An experimental drug called ponsegromab may be an effective treatment for a wasting syndrome called cachexia that often affects people with cancer, according to results from a clinical trial.
The hallmark sign that
cachexia has taken hold is the unintentional loss of significant amounts of weight, both from fat and skeletal muscle.
In addition to harming quality of life, cachexia is also estimated to be responsible for as many as 30% of deaths in some cancer types.

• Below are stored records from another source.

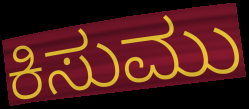
ಕಿಸುಮು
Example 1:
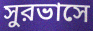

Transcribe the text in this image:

সুরভাসে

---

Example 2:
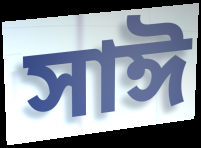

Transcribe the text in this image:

সাঈ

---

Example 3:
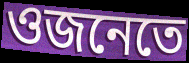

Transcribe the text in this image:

ওজনেতে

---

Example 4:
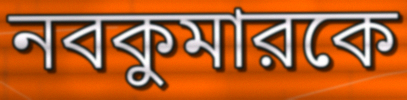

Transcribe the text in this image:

নবকুমারকে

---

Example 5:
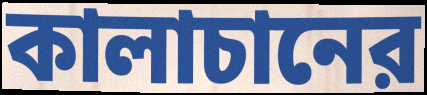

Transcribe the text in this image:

কালাচানের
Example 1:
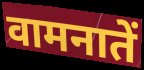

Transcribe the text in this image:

वामनातें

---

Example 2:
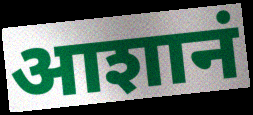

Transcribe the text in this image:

आशानं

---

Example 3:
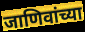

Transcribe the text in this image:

जाणिवांच्या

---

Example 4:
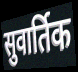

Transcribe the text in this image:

सुवार्तिक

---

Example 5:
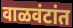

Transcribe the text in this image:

वाळवंटांत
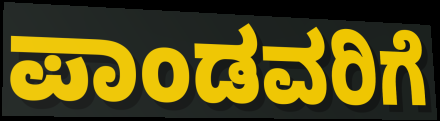
ಪಾಂಡವರಿಗೆ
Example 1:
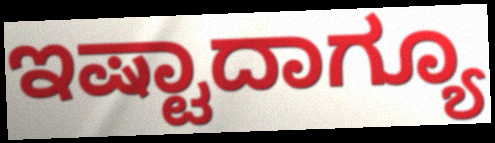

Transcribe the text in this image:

ಇಷ್ಟಾದಾಗ್ಯೂ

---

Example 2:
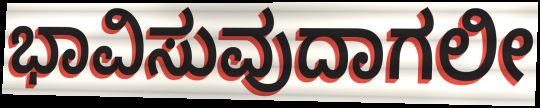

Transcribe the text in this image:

ಭಾವಿಸುವುದಾಗಲೀ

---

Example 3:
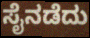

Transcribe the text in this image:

ಸೈನಡೆದು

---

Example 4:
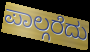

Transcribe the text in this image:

ಪಾಲ್ಗರೆದು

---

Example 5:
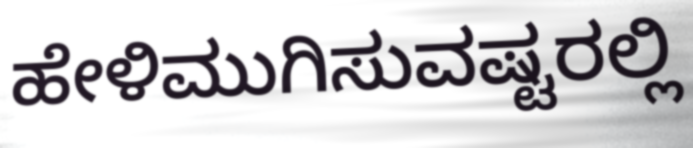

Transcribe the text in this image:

ಹೇಳಿಮುಗಿಸುವಷ್ಟರಲ್ಲಿ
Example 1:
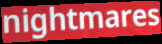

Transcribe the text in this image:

nightmares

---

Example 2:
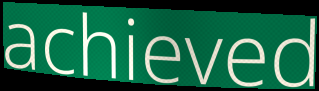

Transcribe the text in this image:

achieved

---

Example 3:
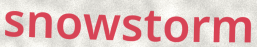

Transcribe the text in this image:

snowstorm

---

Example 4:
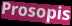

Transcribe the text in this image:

Prosopis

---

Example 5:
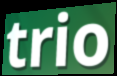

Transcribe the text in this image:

trio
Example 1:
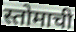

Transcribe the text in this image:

स्तोमाची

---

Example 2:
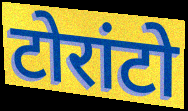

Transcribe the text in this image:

टोरांटो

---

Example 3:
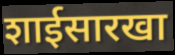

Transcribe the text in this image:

शाईसारखा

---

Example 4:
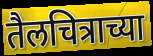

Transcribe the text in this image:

तैलचित्राच्या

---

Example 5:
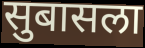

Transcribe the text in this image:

सुबासला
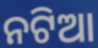
ନଟିଆ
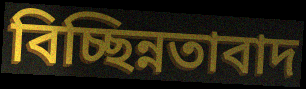
বিচ্ছিন্নতাবাদ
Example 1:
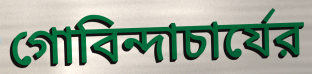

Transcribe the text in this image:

গোবিন্দাচার্যের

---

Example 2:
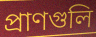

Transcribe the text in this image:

প্রাণগুলি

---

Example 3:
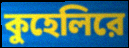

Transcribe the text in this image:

কুহেলিরে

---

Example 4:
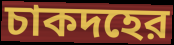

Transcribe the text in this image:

চাকদহের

In the clinical trial, nearly 200 people with advanced cancer and cachexia were randomly assigned to receive one of three different doses of ponsegromab or a
placebo. Participants treated with
ponsegromab gained anywhere from 2 to 6 pounds on average over 12 weeks, depending on the dose they received. By comparison, people treated with the placebo lost an average of 1 pound.
The group of participants treated with the highest dose, 400 mg, in fact, gained back more than 5% of their body weight, reported one of the study’s investigators, Jeffrey Crawford, M.D., of the Duke Cancer Institute.
That amount of weight gain is “clinically significant for our patients,” said Dr. Crawford, who presented the trial’s findings on September 14 at the European Society for Medical Oncology (ESMO) annual congress in Barcelona. The study’s results were published the same day in the
New England Journal of Medicine.
Trial participants treated with the highest dose also reported having better appetites, fewer cachexia-related symptoms, and were physically more active than those who received a placebo. Ponsegromab caused few side effects, and few people stopped treatment because of them, he explained.
Ponsegromab, a type of drug known as a monoclonal antibody, targets a protein called GDF-15. Several drugs targeting GDF-15 or another that it interacts with in the brain, called GFRAL, are in development as possible treatments for cachexia, but ponsegromab is the first to advance this far in clinical trials.
No drugs are approved in the United States or Europe to treat cachexia, so the results with ponsegromab represent “a big breakthrough in the field of cancer cachexia research,” said Richard Dunne, M.D., of the Wilmot Cancer Center in New York and an investigator on the trial.
In a press release, Pfizer—which makes ponsegromab and funded the trial—said it is planning to launch a larger trial of the drug next year in people with cancer and cachexia. If the trial produces similarly positive results, it could lead to the drug’s approval by the Food and Drug Administration.